Подружка, которую одногруппник сватает студенту, смотрит на часы и говорит, что ей пора.
Сиди, — кричат ей, — Золушка! Ещё не двенадцать!
Скажи, — советует ей подруга, — родителям, что ты у меня. Потому что это правда! Давай я им позвоню.
Пока девушки звонят, одногруппник тащит студента в ванную.
Студент поддаётся, но говорит, что он тоже уходит.
Никуда ты не уходишь! — держит его одногруппник. — Всё устроено!
Я не могу.
Ты — предатель Родины! Хочешь сорвать тост за товарища Сталина? Для кого я стараюсь? Ты сам просил!
Когда? О чём?
После клуба, на лавочке. Забыл?
Я ничего не просил. Это ты сам…
Погоди! Может, ты — пидор?
Хватит!
Я подозревал. Я знал! Ты — пидарас!
Не пи…
Тогда оставайся!
Ладно.
Молодец!
Одногруппник открывает воду и тянется за мылом.
У-у, — крутит носом, как парфюмер, — немецкое! Моё любимое. Es liebe die DDR und Parteigenosse Walter Ulbricht!
Двумя движениями он срывает с себя одежду, но вместо того, чтобы включить душ, обильно намыливает пах и подмышки, залезает в ванну и блаженно плещется.
Что ты, — спрашивает его студент, — делаешь?
Гигиена, — говорит он, — über alles! Сначала я, потом ты.
Спасибо, — говорит студент, — я и так чистый.

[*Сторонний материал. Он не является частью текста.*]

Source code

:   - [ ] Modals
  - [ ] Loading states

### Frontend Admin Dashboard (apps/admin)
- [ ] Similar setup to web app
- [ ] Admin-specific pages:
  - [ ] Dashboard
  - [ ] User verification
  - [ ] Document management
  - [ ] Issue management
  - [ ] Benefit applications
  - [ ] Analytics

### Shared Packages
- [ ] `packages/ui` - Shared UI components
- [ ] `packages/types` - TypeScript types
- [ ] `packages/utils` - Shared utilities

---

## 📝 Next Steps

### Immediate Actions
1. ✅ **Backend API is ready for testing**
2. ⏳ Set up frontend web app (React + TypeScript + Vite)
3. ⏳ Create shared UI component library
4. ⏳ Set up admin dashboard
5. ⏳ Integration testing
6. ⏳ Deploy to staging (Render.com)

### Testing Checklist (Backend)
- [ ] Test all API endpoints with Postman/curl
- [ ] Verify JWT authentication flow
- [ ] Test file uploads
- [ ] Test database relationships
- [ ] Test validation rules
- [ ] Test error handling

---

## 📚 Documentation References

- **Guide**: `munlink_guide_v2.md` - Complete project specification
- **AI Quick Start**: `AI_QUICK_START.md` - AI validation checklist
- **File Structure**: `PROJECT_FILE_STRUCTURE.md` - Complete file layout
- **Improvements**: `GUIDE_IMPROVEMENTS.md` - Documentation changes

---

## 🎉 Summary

В таком случае, — одногруппник берёт с полки свежее махровое полотенце, — тебе нужно пройти школу молодого бойца.
Что-что?
Инструктаж.
А не пошёл бы ты…
Объясняю на пальцах. Это — латашок, а это — саботёрочка. Теперь гляди сюда. Вставляешь…
Не учи учёного…
…вот сюда…
…а съешь ты говна печёного!
Разговорчики в строю! Так. Позиция номер один. Ставишь её на четыре прокладки…
Чувак, заткнись! Сейчас вырвет!
И последнее! Не спеши туда лезть. Сначала доведи её до полной кондиции, а потом ныряй. А то я вас, салат, знаю! Ты понял? Нежным жестом…
Ну хватит! Пошли!
Их новые знакомые, похоже, разошлись по спальням. Одногруппник доводит студента до двери одной из комнат, убеждается, что внутри не его, а студенткина пара, подмигивает и задвигает в полумрак.
Девушка опирается лбом на оконное стекло. Дождавшись, пока дверь закроется, она выпаливает, что на самом деле она ничего не хочет.
Я, — говорит студент, — тоже.
И что она осталась только потому, что её уговорила более опытная подружка.
Я, — говорит студент, — тоже.
И я, — говорит девушка, — уже иду домой.
Студент говорит, что он тоже.
Вот и хорошо, — выдыхает она.
Прекрасно, — говорит студент и тяжело дышит.